Samsung profits continue to tumble as Galaxy S6 falls flat

The cause of many of Samsung's problems.

The cause of many of Samsung’s problems.

If there’s one area Samsung would dearly love to copy Apple it’s not smartwatches or tablets or store design or even smartphones — but profits.

Despite protesting earlier reports that the Galaxy S6 was proving to be a gigantic sales disaster for the stumbling South Korean tech giant, Samsung’s forecast operating profits released today show not only 8.4 percent fewer sales and a 4 percent earnings decrease from this time last year, but the company’s 7th consecutive quarterly earnings decrease in a row.

Someone’s in a Galaxy of trouble right now!

Although Samsung didn’t release divisional performance, it is expected that the Galaxy S6 is one of the main areas where Samsung predicted big things and didn’t see them pan out.

While the S6 didn’t sell, the curvaceous S6 Edge proved more of a hit with consumers — but the challenges involved in making it meant that Samsung was unable to keep up with demand.

“The figures are not good,” said KB Securities analyst Lee Ka-keun. “In particular, the fall in sales reflects the failure to sell more of its key products. Samsung shipped its smartphones below its internal expectation and that is also blamed as the reason to drag down profit in the company’s component businesses.”
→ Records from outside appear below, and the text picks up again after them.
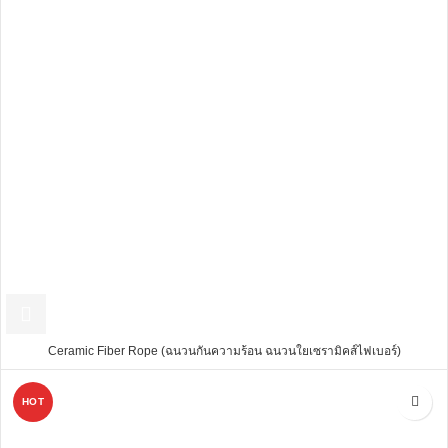
Ceramic Fiber Rope (ฉนวนกันความร้อน ฉนวนใยเซรามิคส์ไฟเบอร์)
HOT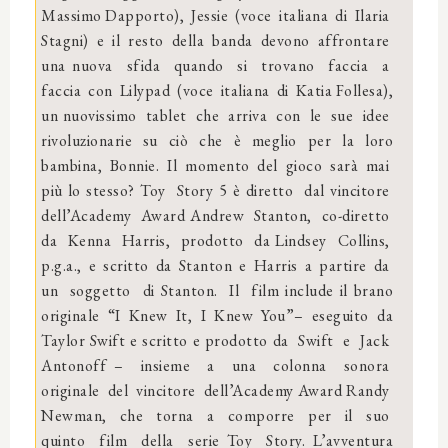
Massimo Dapporto), Jessie (voce italiana di Ilaria
Stagni) e il resto della banda devono affrontare
una nuova sfida quando si trovano faccia a
faccia con Lilypad (voce italiana di Katia Follesa),
un nuovissimo tablet che arriva con le sue idee
rivoluzionarie su ciò che è meglio per la loro
bambina, Bonnie. Il momento del gioco sarà mai
più lo stesso? Toy Story 5 è diretto dal vincitore
dell’Academy Award Andrew Stanton, co-diretto
da Kenna Harris, prodotto da Lindsey Collins,
p.g.a., e scritto da Stanton e Harris a partire da
un soggetto di Stanton. Il film include il brano
originale “I Knew It, I Knew You”– eseguito da
Taylor Swift e scritto e prodotto da Swift e Jack
Antonoff – insieme a una colonna sonora
originale del vincitore dell’Academy Award Randy
Newman, che torna a comporre per il suo
quinto film della serie Toy Story. L’avventura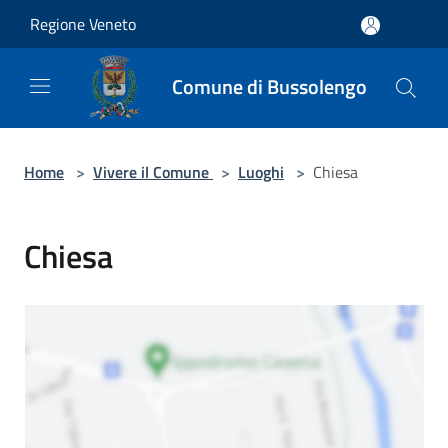
Salta al contenuto principale
Regione Veneto
Comune di Bussolengo
Home
>
Vivere il Comune
>
Luoghi
>
Chiesa
Chiesa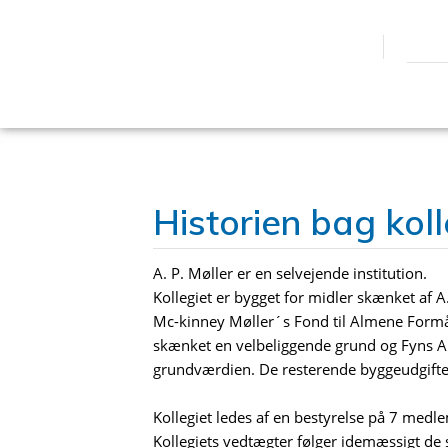
​Historien bag kol
​A. P. Møller er en selvejende institution.
Kollegiet er bygget for midler skænket af A
Mc-kinney Møller´s Fond til Almene For
skænket en velbeliggende grund og Fyns Am
grundværdien. De resterende byggeudgifter
​Kollegiet ledes af en bestyrelse på 7 med
Kollegiets vedtægter følger idemæssigt de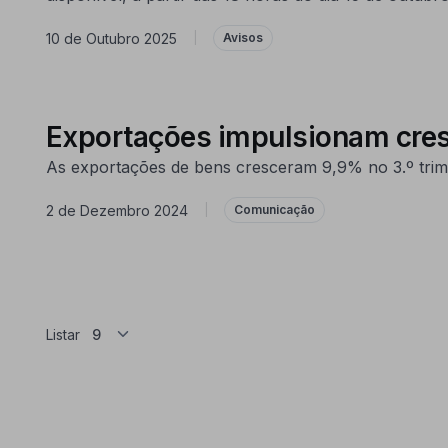
10 de Outubro 2025
|
Avisos
Exportações impulsionam cre
As exportações de bens cresceram 9,9% no 3.º trime
2 de Dezembro 2024
|
Comunicação
Listar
At a time when Samsung is being squeezed at both the top end and bottom end by iPhones (at the top) and low-cost Chinese handsets (at the bottom), the company also burned through cash on expensive promotional campaigns.

On top of this, Samsung’s home appliances such as TVs have been a disappointment. In fact, the only division that seems to be making good money right now is its chip-making business — which explains why Samsung is desperately trying to steal away more of this manufacturing work for future iPhones.

It will sell DRAM, NAND and mobile APs to Apple, while also picking up more orders to make customized chips from Qualcomm, Nvidia and Sony. But is this enough to account for a failing mobile division?